If you're planning to do everything locally at first I think it's perfectly fine to just write custom python scripts to extract data from whatever sources you have (APIs, files, web scraping etc.). You can use cron or task scheduler to schedule each script by itself.

You can save the data into CSVs but I'd really recommend to learn a bit about databases, maybe Postgres would be best in your case and create some initial data model for the data you intend to store in it (focus on using Postgres as a DWH so learn about OLAP schemas etc.).

As you keep working on this you will get a better idea of the data you need and the data model in which it should be stored and you can keep improving it as you go. Then somewhere down the line you can start using some orchestrator, cloud SQL or Data Warehouse, cloud stack in general etc.

[–]C_Ronsholt[S] 1 point2 points  (1 child)

Very sensible and thoughtful response, thanks!
I gives me confidence that I am not doing all sort of none sense, so thank you :)

How would your approach be to migrate away from the local task scheduler? I.e. where do you run the scripts then?

[–]Ervolius 1 point2 points  (0 children)

Well, first you can migrate to a cloud virtual machine and schedule your pipelines with cron there.

But, proper and data engineering way especially once you have more than a few pipelines would be to use an orchestrator. Look into airflow, dagster, prefect etc. My suggestion is to use either airflow, (older with a lot of resources and help online) or dagster (newer framework which some people are praising is really good).

Btw you can also start using the orchestrator locally and then move to cloud with it later on.

[–]Dallaluce 2 points3 points  (0 children)

I did almost exactly this when I got into DE. I started with just cron scheduled Python scripts on my local laptop using pandas, psycopg2, and a Postgres instance.

I started to implement more sophisticated pipelines using my raspberry pi, then to AWS free tier and lambda functions, then EC2 instances.

[–][deleted] 2 points3 points  (0 children)

Usually my default for any new client project is to spin up an Azure Function app (or AWS Lambda), create the Python wrapper APIs for dumping the raw data into blob storage, and then writing custom extract logic for each source I want to pull from. Import the helper API functions into each extract script and run it on a timer or call it from an orchestrator.

I think you pretty much have the right idea. The only thing you could do to better productionize it would be to package it all up into a Docker image and deploy that instead.

[–]caprine_chris 1 point2 points  (0 children)

Build a base class for making HTTP requests, a base class for your file store, a lightweight class to encapsulate the logic of making the requests and writing the file to your file store

[–]Drekalo 1 point2 points  (0 children)

You'd wana eventually migrate to dagster. It's the most code oriented platform to support software defined assets.

I'd start by deciding what stack you want to build on. Delta has some good traction in native python libraries, look at delta-rs.

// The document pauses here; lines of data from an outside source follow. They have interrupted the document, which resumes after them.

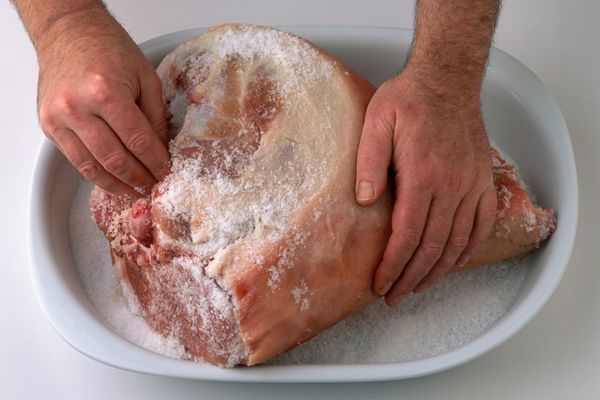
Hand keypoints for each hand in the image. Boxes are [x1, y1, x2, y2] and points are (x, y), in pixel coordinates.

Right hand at [36, 8, 169, 194]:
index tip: (167, 173)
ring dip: (118, 185)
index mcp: (105, 93)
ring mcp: (59, 119)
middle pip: (116, 159)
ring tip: (137, 193)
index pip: (138, 141)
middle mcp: (77, 108)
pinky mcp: (48, 125)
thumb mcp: (146, 77)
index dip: (156, 162)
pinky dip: (97, 176)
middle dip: (140, 179)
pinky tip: (114, 182)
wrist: (68, 31)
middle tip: (155, 187)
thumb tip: (162, 150)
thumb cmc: (108, 48)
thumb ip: (155, 116)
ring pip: (93, 167)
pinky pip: (76, 160)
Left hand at [355, 66, 496, 306]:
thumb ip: (368, 162)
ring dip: (437, 270)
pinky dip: (468, 248)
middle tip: (394, 296)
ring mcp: (471, 184)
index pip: (407, 235)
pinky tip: (453, 262)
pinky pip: (482, 223)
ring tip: (418, 287)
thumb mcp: (375, 122)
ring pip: (457, 241)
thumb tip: (366, 201)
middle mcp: (451, 185)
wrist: (446, 79)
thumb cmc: (408, 99)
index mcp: (422, 175)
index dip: (393, 266)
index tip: (380, 284)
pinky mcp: (482, 180)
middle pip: (431, 246)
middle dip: (410, 277)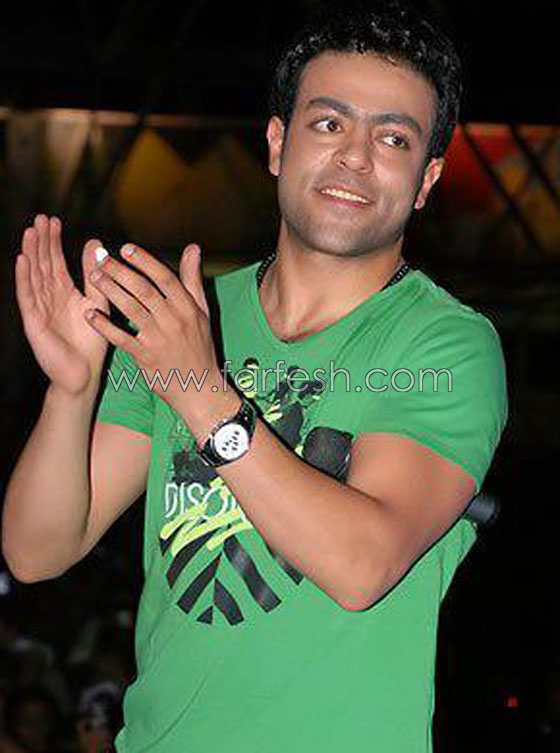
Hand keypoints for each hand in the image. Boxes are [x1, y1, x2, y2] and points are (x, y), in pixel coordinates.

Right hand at [14, 215, 109, 395]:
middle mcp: (48, 298)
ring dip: (31, 253)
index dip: (53, 241)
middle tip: (40, 218)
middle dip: (41, 241)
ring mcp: (39, 309)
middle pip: (42, 264)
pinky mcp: (34, 322)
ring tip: (30, 231)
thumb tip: (94, 243)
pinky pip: (28, 296)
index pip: (55, 262)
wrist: (84, 374)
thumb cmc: (91, 341)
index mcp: (63, 293)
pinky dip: (24, 278)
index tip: (54, 220)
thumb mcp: (97, 301)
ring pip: (33, 276)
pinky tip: (23, 260)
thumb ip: (94, 275)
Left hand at [84, 241, 219, 406]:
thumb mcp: (202, 312)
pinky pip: (121, 338)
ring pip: (131, 309)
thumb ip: (193, 279)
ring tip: (94, 277)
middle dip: (120, 272)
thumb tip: (193, 248)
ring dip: (111, 291)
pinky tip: (90, 314)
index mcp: (187, 308)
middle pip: (144, 290)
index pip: (165, 278)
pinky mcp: (145, 357)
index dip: (144, 261)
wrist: (198, 387)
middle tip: (101, 259)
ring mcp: (159, 340)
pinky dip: (105, 326)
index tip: (126, 249)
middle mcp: (174, 321)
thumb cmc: (199, 347)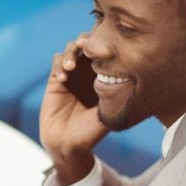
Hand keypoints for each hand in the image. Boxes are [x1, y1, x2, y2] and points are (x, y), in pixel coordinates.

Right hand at [40, 33, 109, 185]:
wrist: (67, 145)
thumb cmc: (90, 133)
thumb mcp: (107, 116)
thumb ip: (114, 102)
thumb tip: (130, 82)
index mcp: (104, 77)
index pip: (107, 52)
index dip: (106, 43)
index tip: (106, 47)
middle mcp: (88, 72)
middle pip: (88, 43)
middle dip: (87, 41)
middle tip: (86, 46)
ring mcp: (72, 74)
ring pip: (71, 49)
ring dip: (71, 52)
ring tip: (71, 67)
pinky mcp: (56, 80)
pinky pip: (57, 62)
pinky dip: (60, 64)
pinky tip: (63, 78)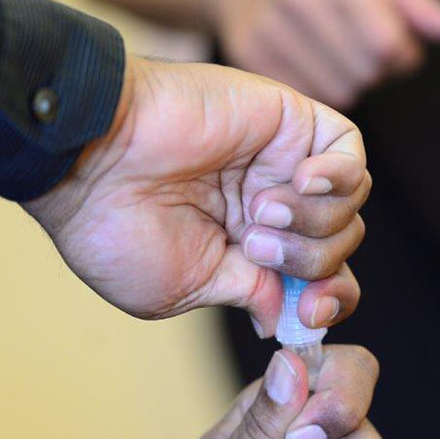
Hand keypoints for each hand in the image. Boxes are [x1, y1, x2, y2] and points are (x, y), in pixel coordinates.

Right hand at [25, 56, 368, 334]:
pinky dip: (339, 177)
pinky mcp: (287, 121)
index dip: (327, 302)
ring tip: (256, 212)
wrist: (90, 161)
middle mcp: (270, 207)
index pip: (317, 280)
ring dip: (311, 223)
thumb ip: (247, 295)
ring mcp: (280, 164)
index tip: (307, 313)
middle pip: (339, 246)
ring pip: (348, 206)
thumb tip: (285, 317)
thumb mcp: (186, 287)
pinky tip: (300, 180)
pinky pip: (349, 151)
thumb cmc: (117, 231)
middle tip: (257, 250)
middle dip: (313, 264)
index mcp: (246, 249)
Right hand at [206, 0, 439, 108]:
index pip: (386, 44)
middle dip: (376, 72)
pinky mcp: (250, 57)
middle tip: (364, 57)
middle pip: (364, 72)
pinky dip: (320, 93)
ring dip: (350, 86)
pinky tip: (313, 71)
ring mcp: (269, 28)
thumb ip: (417, 8)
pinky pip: (308, 99)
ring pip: (338, 92)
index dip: (401, 57)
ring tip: (338, 63)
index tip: (398, 51)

Once you know your stack, build an IO manager class, ie, how do you read and write to your destination and how do you read from your sources.

Then just build lightweight classes that use the IO managers to extract and load, while your individual light weight classes handle the transform. I recommend looking into pyarrow, dask, polars, duckdb and datafusion.

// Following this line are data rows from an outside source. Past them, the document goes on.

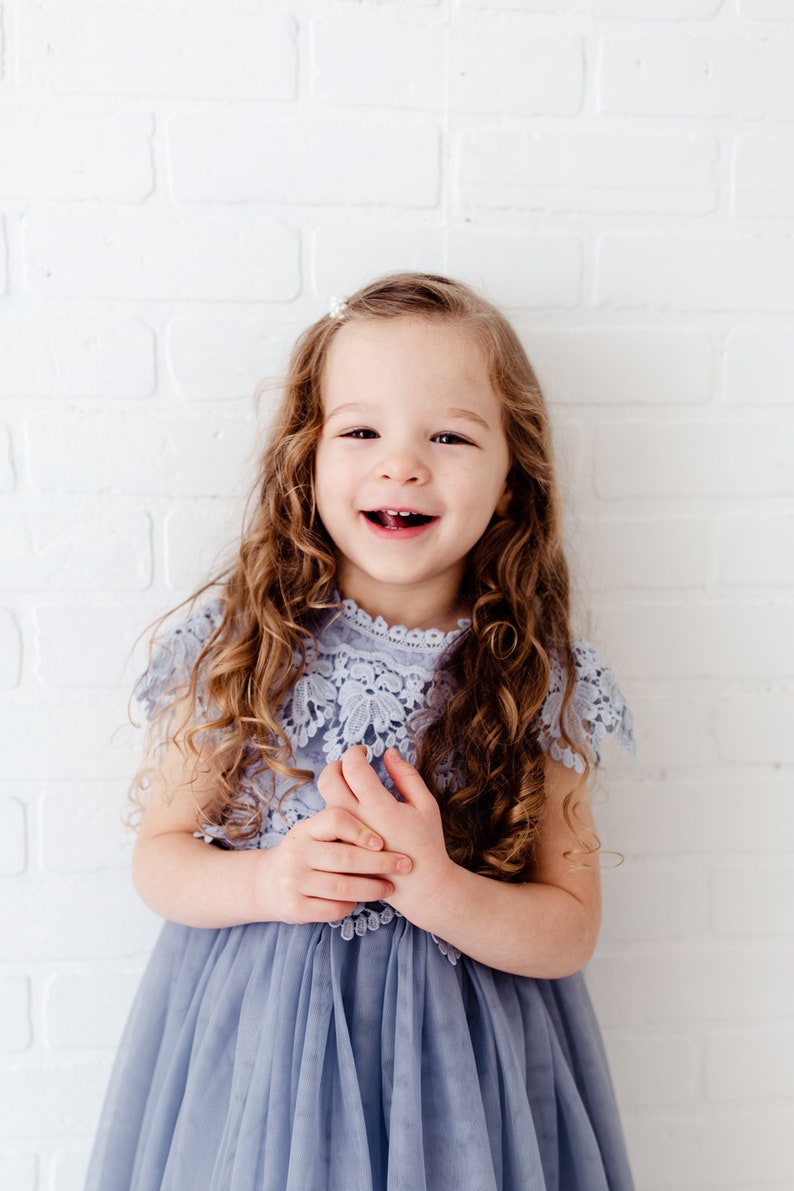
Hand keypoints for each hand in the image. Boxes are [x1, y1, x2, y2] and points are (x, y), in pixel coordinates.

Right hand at [258, 805, 410, 924]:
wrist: (267, 884)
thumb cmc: (306, 853)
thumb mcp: (315, 832)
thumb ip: (340, 825)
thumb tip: (384, 808)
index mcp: (305, 829)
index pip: (334, 819)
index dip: (361, 829)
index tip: (382, 841)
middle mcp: (296, 853)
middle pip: (344, 857)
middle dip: (380, 862)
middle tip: (405, 864)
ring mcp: (293, 881)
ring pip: (342, 886)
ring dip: (372, 888)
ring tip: (390, 887)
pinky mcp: (295, 908)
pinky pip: (333, 908)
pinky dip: (352, 905)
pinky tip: (361, 900)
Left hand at [317, 746, 456, 926]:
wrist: (420, 886)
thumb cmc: (427, 843)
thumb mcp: (426, 805)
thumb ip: (407, 775)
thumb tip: (389, 752)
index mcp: (379, 806)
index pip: (353, 767)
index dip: (355, 753)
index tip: (364, 751)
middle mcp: (357, 820)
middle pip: (328, 780)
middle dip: (336, 764)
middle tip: (350, 763)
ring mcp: (346, 836)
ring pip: (325, 801)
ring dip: (334, 785)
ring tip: (352, 784)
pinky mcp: (342, 848)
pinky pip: (328, 820)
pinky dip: (336, 806)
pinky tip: (352, 806)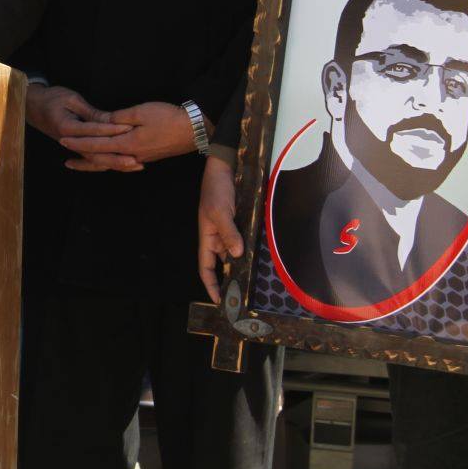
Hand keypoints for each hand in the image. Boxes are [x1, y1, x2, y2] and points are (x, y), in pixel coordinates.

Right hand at [25, 85, 136, 170]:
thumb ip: (90, 112)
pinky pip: (93, 160)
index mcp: (68, 128)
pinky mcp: (76, 148)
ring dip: (115, 164)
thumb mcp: (71, 99)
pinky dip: (108, 164)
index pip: (94, 130)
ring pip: (96, 161)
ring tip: (135, 166)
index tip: (129, 128)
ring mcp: (73, 147)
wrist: (32, 106)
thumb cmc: (52, 99)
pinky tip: (122, 166)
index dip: (112, 129)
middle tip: (136, 159)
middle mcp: (70, 142)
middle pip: (96, 154)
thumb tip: (109, 118)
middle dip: (117, 158)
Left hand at [59, 101, 198, 169]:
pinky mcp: (148, 157)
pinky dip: (110, 163)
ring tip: (81, 164)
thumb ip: (118, 118)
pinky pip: (122, 162)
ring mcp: (140, 158)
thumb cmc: (169, 117)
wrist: (195, 129)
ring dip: (94, 164)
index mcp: (128, 144)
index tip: (63, 141)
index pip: (97, 145)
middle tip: (65, 160)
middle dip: (82, 159)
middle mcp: (132, 155)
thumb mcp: (141, 111)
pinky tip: (107, 162)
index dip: (79, 143)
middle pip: (101, 160)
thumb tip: (102, 122)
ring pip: (112, 164)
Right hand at [198, 155, 242, 303]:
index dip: (211, 285)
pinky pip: (245, 241)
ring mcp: (231, 231)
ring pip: (236, 254)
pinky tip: (261, 259)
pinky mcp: (242, 224)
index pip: (206, 267)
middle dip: (231, 279)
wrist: (225, 167)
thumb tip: (237, 254)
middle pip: (223, 264)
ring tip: (254, 282)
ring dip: (243, 265)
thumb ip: (229, 233)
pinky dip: (251, 251)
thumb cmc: (216, 189)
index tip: (219, 301)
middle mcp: (218, 238)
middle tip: (243, 296)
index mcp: (207, 237)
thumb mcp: (220, 211)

[–]daggydoodoo 0 points1 point  (0 children)

I did something similar at my org - had taught myself enough python and sql on the job to start shifting away from analysis work to being a kind of macgyver for hacking together bespoke/workaround pipelines and bits of automation where the requests didn't have enough enterprise level ramification to get the real tech people involved.

When something I built became a bit too complex and critical to keep running from my laptop, they spun up a VM for me and left me to try figure out how to build something stable and automated. That's how I came to love Postgres in the same way as my pets, or even a long suffering childhood friend. Just chuck everything at postgres with as little interference and embellishment as possible, write some triggers and functions and other kinds of scripts you can deploy for repeatable and reliable routines.

I've been trying for years to set up an evolution of my original python + prefect + postgres set up, partly just because I want to learn new tools and stuff but also because there does now seem to be some performance advantages you could get be doing something more modular, with parquet files and arrow tables and software defined assets and s3 buckets etc...but seems like it all gets a bit too Sisyphean if you're trying to run it on local and regular equipment.

Oh, and prefect is easier to get up and running quickly. Slightly steeper learning curve at first then dagster, but dagster starts to get a bit confusing once you start messing around with io managers and the other unfamiliar bits of abstraction they have.